We are in the middle of an unprecedented global pandemic, a situation most of us haven’t experienced in our lifetime. The last pandemic which caused so much hysteria and mass lockdowns of this nature happened in 1918 during the First World War — called the Spanish Flu. The coronavirus is not as lethal as the Spanish flu but its unprecedented nature means that today India is under a lockdown of 21 days which is contingent on being lifted only when the impact of the virus subsides. This has meant that most people are either working from home or not working at all giving ample time for procrastination. This has led to a massive uptake in the consumption of streaming services like Netflix, YouTube, Prime Video, Twitch and even Hotstar. People have started creating more video content as well so uploads have also increased. For instance, DJs are live-streaming their sets, fitness nuts are uploading their workout sessions, cooks are uploading videos for home cooking and journalists like me are also feeding you more and more gyan from the comfort of a home office. However, as easy and comfortable as this may seem, it isn’t. We all need to cut back on our usage of the Internet if we want to get through this quarantine in the best way possible.
• For streaming services, on paper, this may sound like a rosy situation but it isn’t. The uptake of traffic has been so high that they aren’t equipped to handle so many users. This has led to a scenario where the data centres are running hotter than usual and Netflix, Amazon Prime and YouTube have had to reduce the quality of streaming in markets like Europe. Globally, YouTube has already defaulted to standard definition.
• In Europe, the regulatory bodies had advised the streaming services to reduce the bandwidth of their services to maintain network integrity which is what the services did. Of course, Europe being a more developed market, most people have been consuming more data with video streams being higher resolution. In India, the COAI has also recommended the services to pull back on streaming quality and if we all go bonkers with streams this will happen.

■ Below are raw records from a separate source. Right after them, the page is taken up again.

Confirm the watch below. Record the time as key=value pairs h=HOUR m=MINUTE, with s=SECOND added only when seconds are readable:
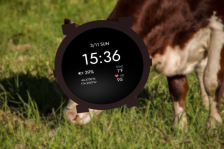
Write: h=15 m=36
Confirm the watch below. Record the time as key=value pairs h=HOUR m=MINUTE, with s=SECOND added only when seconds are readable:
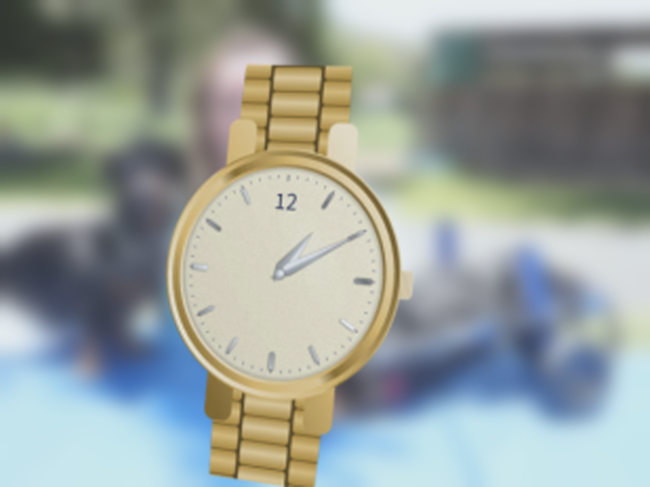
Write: h=1 m=10
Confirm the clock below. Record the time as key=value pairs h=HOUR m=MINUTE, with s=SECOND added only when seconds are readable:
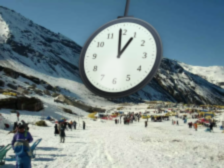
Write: h=12 m=59
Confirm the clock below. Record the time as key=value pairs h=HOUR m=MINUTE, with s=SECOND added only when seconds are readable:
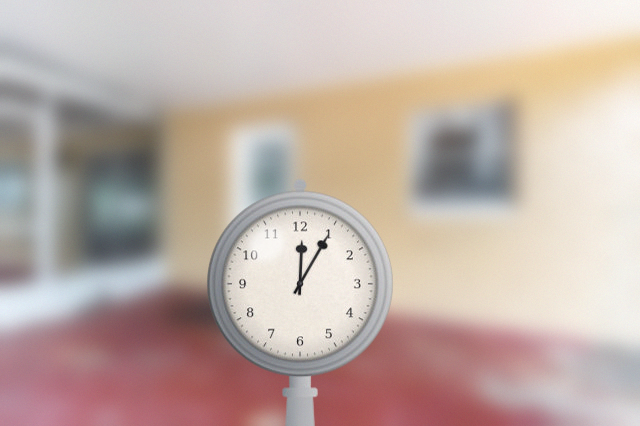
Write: h=12 m=5
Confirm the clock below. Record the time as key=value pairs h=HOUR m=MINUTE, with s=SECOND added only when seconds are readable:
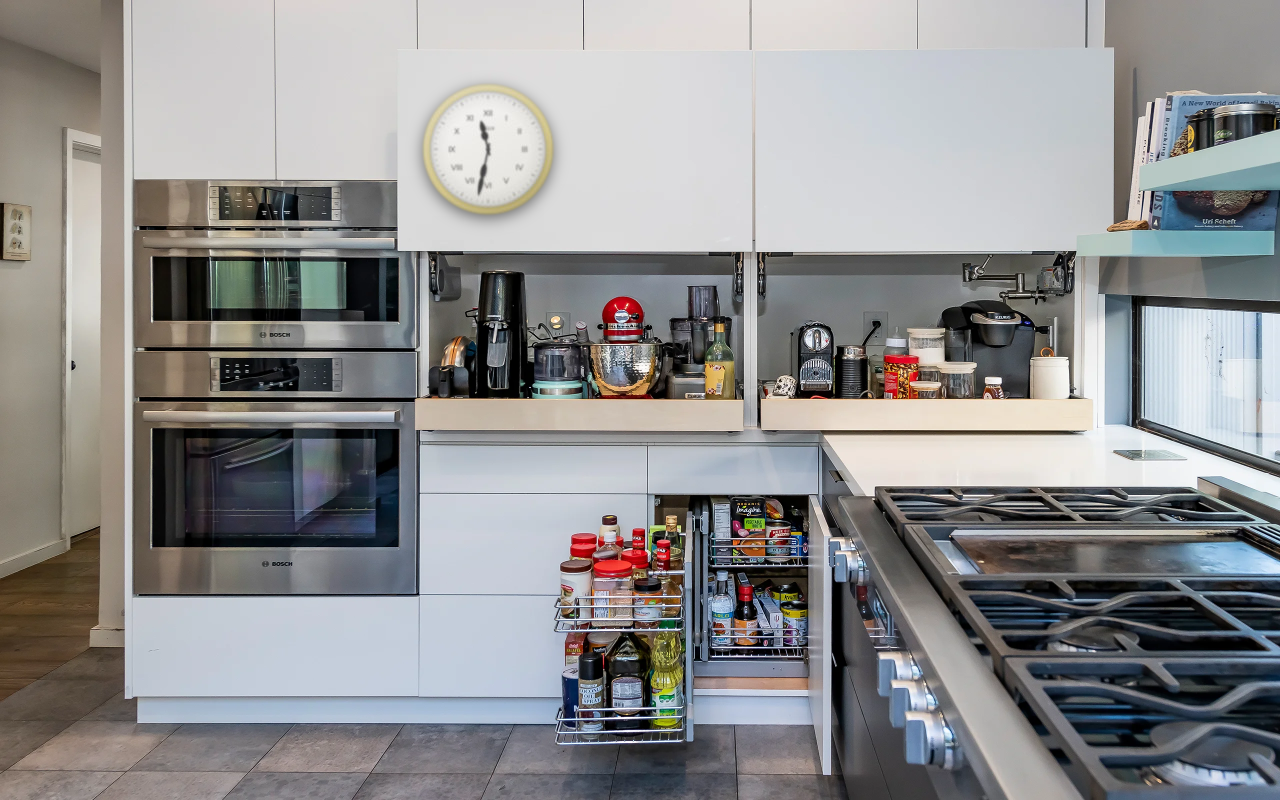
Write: h=11 m=32
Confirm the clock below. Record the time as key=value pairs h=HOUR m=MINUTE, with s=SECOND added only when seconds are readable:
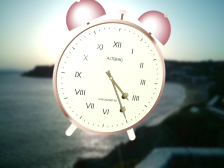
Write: h=4 m=25
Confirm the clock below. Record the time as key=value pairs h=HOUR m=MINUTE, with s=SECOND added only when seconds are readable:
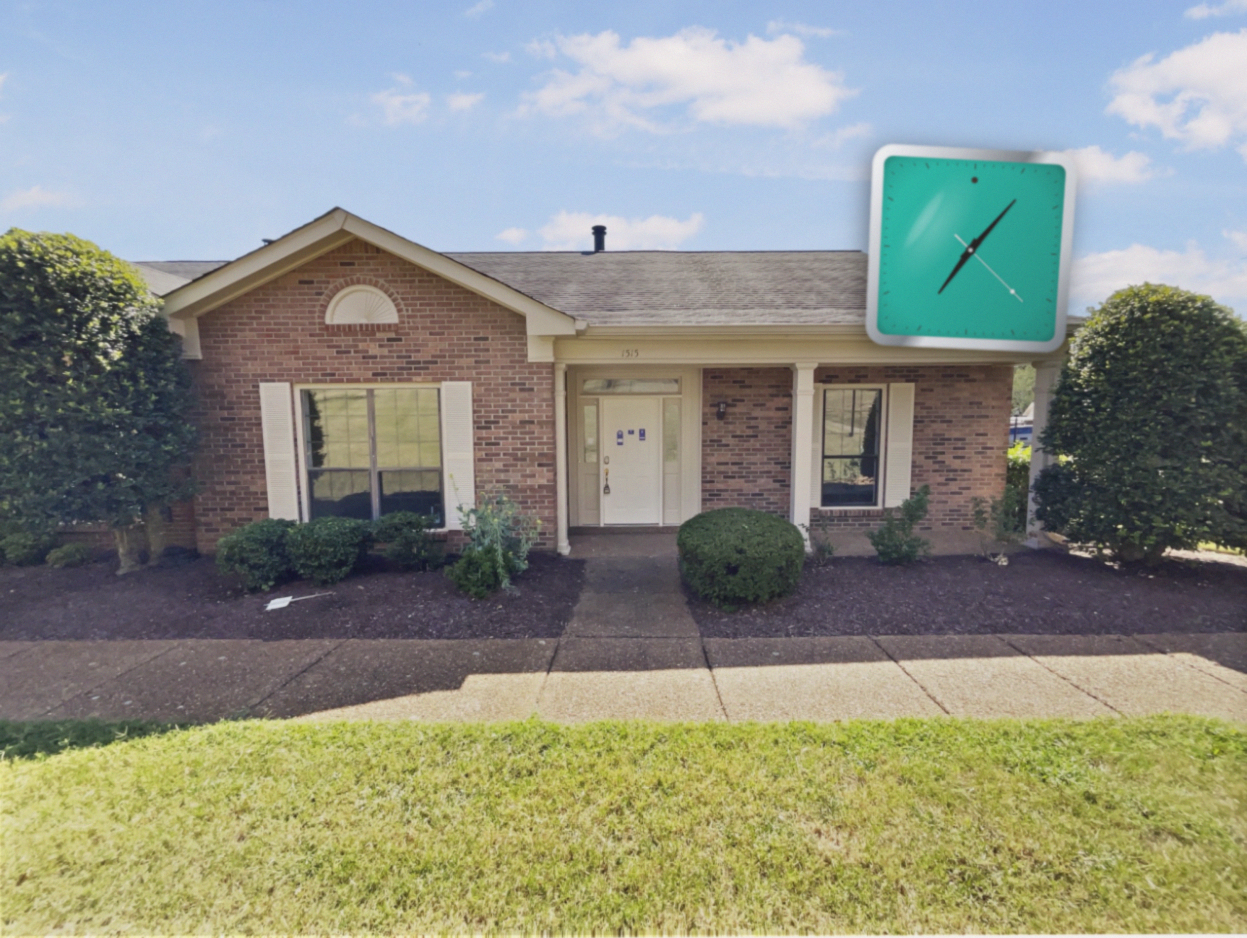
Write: h=7 m=6 s=22
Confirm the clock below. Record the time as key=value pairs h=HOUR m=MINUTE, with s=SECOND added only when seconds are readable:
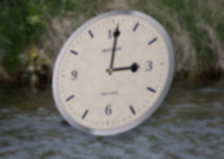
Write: h=3 m=1
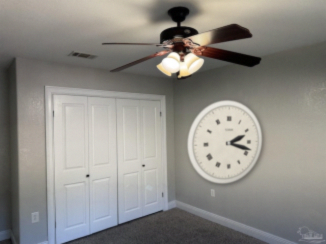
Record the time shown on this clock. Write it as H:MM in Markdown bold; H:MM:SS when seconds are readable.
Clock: **2:18**
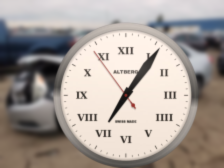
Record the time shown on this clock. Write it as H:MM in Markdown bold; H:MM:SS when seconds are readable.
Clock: **7:05:54**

• Even game streaming services are feeling the pinch of this lockdown as people are playing online more often. For instance, Microsoft’s Xbox Live service went down a couple of times in the last week. Mind you, it can be argued that Microsoft has the best cloud gaming infrastructure in place with its Azure servers so it can take a lot to bring these servers down.
• Similarly, Google has been facing issues with Google Docs which can make it hard for people to work from home. Microsoft has also had issues with Skype and Teams while Zoom’s explosive growth has also made the video conferencing service quite unreliable at times. At the heart of the problem is people are overusing these services. For example, DJs putting up streams of their sets on Twitch which is traditionally a streaming service for games.
• Even if one looks at the data speeds of your ISP which could be Airtel, ACT or Jio, you’ll notice total throughput is down even if your daily use isn’t showing signs of problems. The Internet service providers like ACT are being generous by doubling data speeds and increasing the fair usage policy, but understand this, it is being done so to accommodate work from home, not entertainment.
• At the heart of the issue is one reality — our infrastructure is the same while the amount of concurrent users has spiked by an order of magnitude. Getting the infrastructure to come up to speed with the demand is also not an option as most people are working from home because of the virus . It is not feasible for the companies to increase optic fibre capacity or build new data centres overnight. It wouldn’t have been possible in any situation and with the global pandemic it is next to impossible.
• We should have set hours for watching a video or uploading stuff. We should try to consume everything at 720p which is a good enough resolution but it doesn’t put a burden on the infrastructure. At the same time, we shouldn’t overdo binge watching as production of all video content has also stalled which means later in the year, newer shows or movies will likely be highly delayed and it will cause a dearth of entertainment.